# Conformal compactification of spacetimes

I’m looking answers and/or references concerning the following questions about conformal compactification. Given a $$d$$-dimensional spacetime $$(M,g)$$ (or simply just for $$d=4$$):

1. Does the conformal compactification of $$(M,g)$$ always exist?
2. Is it unique? Regarding the topology and the conformal structure of the compactified spacetime.

Example: unless I’m confused, the Euclidean plane $$\mathbb{R}^2$$ (which is not Lorentzian) has at least two conformal non-equivalent compactifications: the closed unit ball $$\overline{B_2(1)}\subset \mathbb{R}^2$$ or the 2-sphere $$S^2 \subset \mathbb{R}^3$$.
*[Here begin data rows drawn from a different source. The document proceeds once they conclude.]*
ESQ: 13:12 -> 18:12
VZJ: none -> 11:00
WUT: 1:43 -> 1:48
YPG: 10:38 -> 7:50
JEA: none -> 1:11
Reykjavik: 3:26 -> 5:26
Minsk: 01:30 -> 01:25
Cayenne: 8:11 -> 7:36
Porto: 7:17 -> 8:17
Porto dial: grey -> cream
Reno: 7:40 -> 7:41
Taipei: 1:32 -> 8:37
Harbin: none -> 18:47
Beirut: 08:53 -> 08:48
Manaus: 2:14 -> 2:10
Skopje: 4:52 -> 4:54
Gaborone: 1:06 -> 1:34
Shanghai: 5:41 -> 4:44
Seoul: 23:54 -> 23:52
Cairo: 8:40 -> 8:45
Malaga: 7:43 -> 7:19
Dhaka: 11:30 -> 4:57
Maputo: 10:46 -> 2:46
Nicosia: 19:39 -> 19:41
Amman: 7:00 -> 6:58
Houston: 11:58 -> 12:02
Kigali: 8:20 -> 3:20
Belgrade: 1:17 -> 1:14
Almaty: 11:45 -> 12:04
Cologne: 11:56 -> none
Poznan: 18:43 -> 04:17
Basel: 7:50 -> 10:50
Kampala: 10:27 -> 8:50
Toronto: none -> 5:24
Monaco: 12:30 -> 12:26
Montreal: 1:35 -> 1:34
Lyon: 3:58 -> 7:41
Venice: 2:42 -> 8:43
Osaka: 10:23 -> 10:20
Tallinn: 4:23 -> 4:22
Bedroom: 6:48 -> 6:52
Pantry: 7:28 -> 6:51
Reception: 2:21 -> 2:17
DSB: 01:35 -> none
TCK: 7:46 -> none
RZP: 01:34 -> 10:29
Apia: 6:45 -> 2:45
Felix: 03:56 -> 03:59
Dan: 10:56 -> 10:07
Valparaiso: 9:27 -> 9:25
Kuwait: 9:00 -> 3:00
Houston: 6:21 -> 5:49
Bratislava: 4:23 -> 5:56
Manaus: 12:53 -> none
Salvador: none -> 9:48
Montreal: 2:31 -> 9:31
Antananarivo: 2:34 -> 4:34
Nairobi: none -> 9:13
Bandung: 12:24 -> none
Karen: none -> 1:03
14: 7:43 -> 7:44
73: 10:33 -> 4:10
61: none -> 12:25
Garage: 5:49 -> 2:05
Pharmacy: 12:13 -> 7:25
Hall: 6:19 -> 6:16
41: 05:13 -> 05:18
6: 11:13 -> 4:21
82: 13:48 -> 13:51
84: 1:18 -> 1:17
1. Does it always define a non-empty conformal boundary? In the example above, the first compactification has a non-empty conformal $$S^1$$ boundary, but the second one is a manifold without boundary. Or, do I have to consider the added north pole point as the conformal boundary of such compactification?
2. Is the signature of the conformal boundary always Lorentzian?
3. Is the conformal boundary always connected? Should I have to impose this condition?
4. In some cases, like in AdS space, the spacetime has closed timelike curves. We can solve this issue using the universal covering of such spacetime. After that, we can consider the conformal compactification of the universal covering. Is the conformal compactification of the universal covering spacetime equals the universal covering of the conformal compactification of the original spacetime? What I’m asking, if the operations of taking “universal covering” and “conformal compactification” commute?